Document excerpt
= Beginning of Section =

That same year, I made the decision to enter sexual trauma therapy. It was a leap that began my journey to healing—helping me forgive myself for what I didn’t know, reclaim my body, and rediscover pleasure in a space of consent and safety.

The Shift

After nearly a year of trauma therapy, I began dating again, this time with an emphasis on consent. The people I dated were aware of my history and made me feel safe in sexual encounters. I often checked in with my therapist, proud of the sense of empowerment I felt in my body.

Then, in one therapy session, the conversation shifted from consent to desire. For the first time, I asked myself, "Do I actually want the sex I’m having, or am I simply agreeing to it?"

This question grew louder when an ex-partner asked, "Why don’t you ever initiate?" I had no answer.

I realized I wasn’t having sex because I desired it—I was participating simply because it was offered to me in a safe way. I wasn’t forced, but I also wasn’t driven by any personal desire.

I knew that previous experiences, before trauma therapy, were traumatic because my ‘no’ was disregarded…but I never quite interrogated why I said no to begin with.

Curiosity got the best of me, and I started researching, reading, and reflecting. That’s when I stumbled upon asexuality.

I confided in one of my closest friends, an intimacy coordinator and sex educator. His response: "I knew it! I have a book for you!" He recommended Ace by Angela Chen. Reading it was the most seen I’ve ever felt.

= End of Section =

Records shown
= Beginning of Section =

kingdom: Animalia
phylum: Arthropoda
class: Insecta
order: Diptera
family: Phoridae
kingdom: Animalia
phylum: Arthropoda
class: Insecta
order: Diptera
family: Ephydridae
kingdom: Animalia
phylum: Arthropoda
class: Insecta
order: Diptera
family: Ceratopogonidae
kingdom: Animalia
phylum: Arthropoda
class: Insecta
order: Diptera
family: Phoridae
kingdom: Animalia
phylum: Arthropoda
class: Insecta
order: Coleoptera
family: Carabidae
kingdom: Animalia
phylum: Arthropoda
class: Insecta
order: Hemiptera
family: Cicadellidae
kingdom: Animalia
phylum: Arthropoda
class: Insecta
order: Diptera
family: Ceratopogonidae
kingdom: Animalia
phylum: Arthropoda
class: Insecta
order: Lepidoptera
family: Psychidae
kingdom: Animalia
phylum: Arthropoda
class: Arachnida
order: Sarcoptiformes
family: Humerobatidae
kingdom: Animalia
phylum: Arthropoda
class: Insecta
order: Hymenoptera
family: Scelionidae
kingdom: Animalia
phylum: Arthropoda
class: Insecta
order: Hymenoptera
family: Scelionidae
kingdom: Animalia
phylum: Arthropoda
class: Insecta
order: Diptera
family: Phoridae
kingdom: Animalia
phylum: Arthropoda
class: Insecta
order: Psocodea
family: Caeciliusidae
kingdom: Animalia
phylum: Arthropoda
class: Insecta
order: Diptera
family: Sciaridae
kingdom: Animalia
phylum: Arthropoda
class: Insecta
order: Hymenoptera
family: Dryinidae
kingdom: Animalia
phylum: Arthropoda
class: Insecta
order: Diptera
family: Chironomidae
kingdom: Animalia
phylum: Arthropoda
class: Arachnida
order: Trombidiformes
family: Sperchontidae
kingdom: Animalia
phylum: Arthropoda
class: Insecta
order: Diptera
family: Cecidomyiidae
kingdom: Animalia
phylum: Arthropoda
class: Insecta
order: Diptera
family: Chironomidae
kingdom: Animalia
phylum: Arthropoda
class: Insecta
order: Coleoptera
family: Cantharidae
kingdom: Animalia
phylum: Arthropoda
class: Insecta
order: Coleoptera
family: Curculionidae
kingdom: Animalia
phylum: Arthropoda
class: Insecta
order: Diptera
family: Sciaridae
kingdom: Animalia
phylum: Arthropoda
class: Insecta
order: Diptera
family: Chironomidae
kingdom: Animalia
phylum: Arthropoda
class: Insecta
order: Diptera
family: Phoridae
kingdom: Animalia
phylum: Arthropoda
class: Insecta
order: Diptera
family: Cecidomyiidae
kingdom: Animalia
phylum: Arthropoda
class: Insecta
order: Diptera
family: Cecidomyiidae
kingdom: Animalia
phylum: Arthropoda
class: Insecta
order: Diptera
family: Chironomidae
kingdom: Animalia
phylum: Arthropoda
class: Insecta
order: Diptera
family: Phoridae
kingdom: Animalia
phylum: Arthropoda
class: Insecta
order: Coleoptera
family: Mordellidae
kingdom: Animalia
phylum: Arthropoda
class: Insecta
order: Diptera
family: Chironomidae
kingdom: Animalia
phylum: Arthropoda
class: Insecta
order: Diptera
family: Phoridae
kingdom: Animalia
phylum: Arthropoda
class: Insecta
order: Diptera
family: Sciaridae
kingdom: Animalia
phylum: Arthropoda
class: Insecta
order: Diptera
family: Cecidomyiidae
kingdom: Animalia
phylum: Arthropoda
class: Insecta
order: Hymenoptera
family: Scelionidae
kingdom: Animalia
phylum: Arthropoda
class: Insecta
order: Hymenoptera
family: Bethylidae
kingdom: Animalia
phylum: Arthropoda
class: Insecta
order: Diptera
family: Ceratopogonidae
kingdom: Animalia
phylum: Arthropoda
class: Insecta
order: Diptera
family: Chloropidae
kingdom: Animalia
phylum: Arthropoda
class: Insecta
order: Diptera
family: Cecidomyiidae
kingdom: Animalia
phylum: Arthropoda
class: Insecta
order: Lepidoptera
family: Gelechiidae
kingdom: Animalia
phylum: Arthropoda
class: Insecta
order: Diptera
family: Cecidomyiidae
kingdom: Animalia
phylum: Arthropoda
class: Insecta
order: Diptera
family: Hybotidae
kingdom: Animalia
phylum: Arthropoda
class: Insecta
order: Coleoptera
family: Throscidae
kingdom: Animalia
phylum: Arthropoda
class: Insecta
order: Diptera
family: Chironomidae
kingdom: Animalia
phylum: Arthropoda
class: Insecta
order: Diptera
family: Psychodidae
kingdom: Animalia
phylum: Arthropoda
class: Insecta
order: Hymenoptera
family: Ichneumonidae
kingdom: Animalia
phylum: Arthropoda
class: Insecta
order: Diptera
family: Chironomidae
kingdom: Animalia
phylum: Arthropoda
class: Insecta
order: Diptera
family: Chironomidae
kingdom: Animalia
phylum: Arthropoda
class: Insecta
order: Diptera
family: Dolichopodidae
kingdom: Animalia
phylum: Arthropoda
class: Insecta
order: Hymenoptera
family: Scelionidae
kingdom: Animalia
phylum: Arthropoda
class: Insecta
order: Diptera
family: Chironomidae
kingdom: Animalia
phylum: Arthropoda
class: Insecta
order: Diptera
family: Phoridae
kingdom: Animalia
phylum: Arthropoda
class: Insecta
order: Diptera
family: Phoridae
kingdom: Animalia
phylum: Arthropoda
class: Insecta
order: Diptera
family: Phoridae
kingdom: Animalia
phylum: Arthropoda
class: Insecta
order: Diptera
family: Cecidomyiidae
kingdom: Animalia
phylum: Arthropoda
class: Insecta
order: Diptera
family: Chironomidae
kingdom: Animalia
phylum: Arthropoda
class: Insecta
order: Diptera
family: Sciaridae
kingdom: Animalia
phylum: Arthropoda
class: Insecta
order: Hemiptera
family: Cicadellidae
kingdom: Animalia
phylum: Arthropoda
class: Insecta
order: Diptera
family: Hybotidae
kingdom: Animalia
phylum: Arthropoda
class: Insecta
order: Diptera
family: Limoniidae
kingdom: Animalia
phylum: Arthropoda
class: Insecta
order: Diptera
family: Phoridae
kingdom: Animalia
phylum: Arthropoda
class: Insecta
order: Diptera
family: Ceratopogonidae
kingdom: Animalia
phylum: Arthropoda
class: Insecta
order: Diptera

= End of Section =

Exercise goal
In the excerpt about trauma therapy and discovering asexuality, what book did the close friend recommend, and who wrote it?

Response area
Ace by Angela Chen.